The "local" is a politically contested concept. Is it a site of resistance to globalization and the hegemonic ideological systems that go under the names of the West, McWorld, and EMPIRE? Is the local the only viable link to tradition, or is it a source of fascisms, of ethnic atavisms, of all the raging cultural fundamentalisms and defensively defined communities that Benjamin Barber calls jihad ?
A large portion of critical thought since the 1960's has sought to recompose sites of resistance and to ground political analysis on the localization of struggles. Such arguments are sometimes constructed in terms of "placed-based" movements or politics, in which the boundaries of place are posited against the undifferentiated and homogeneous space of global networks.
But should one assume that the global entails homogenization and and undifferentiated unity whereas the the local preserves heterogeneity and difference? Is the global an insidious homogenizing tendency, the territory of unscrupulous and ungoverned multinational corporations, and the repressive law of the father? For Samuel Huntington, "Local politics is the politics of ethnicity; global politics is the politics of Civilizations." (The Clash of Civilizations, p. 28) Or is the "global" a space of flows, a goddess ( Gaia), a superorganism?

[Stored data]

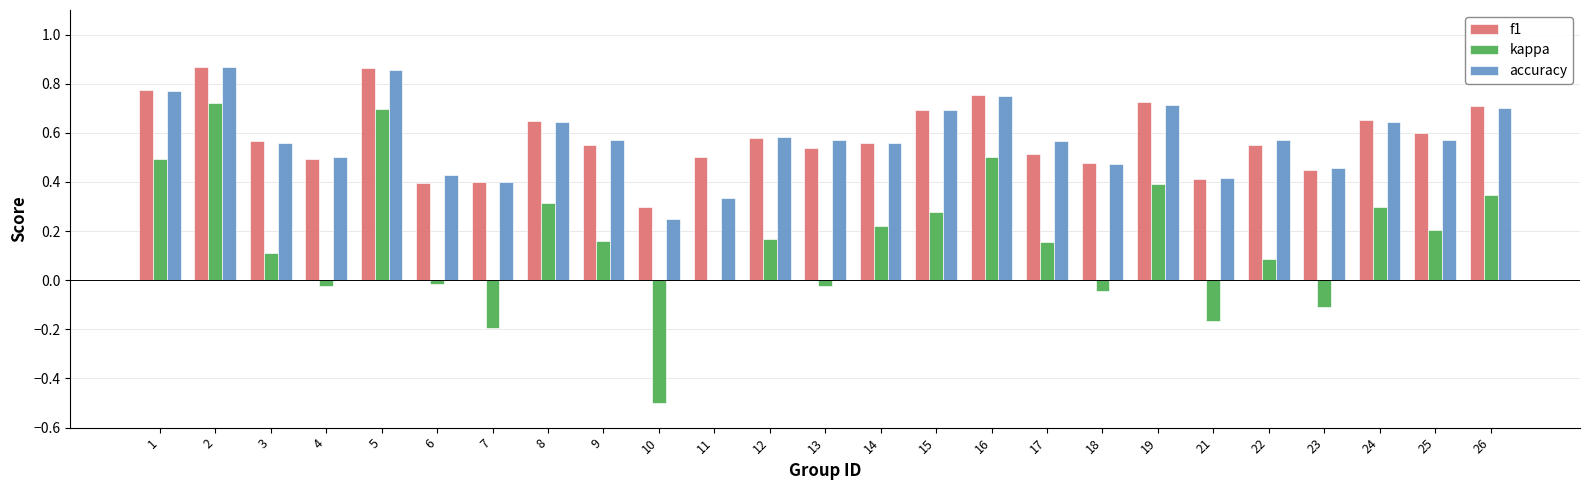

Which series changed the most between 2 and 5?

kappa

[Exercise requirements]
In one to three sentences, explain why the passage on local and global politics calls the "local" a politically contested concept. The material has nothing to do with what comes next.

[Response to the task]
The passage treats the local as open to opposing readings. It may be a site of resistance to globalization and to hegemonic systems called the West, McWorld, and EMPIRE, or the only viable link to tradition. It may also be a source of fascisms, ethnic atavisms, cultural fundamentalisms, and defensively defined communities, which Benjamin Barber calls jihad.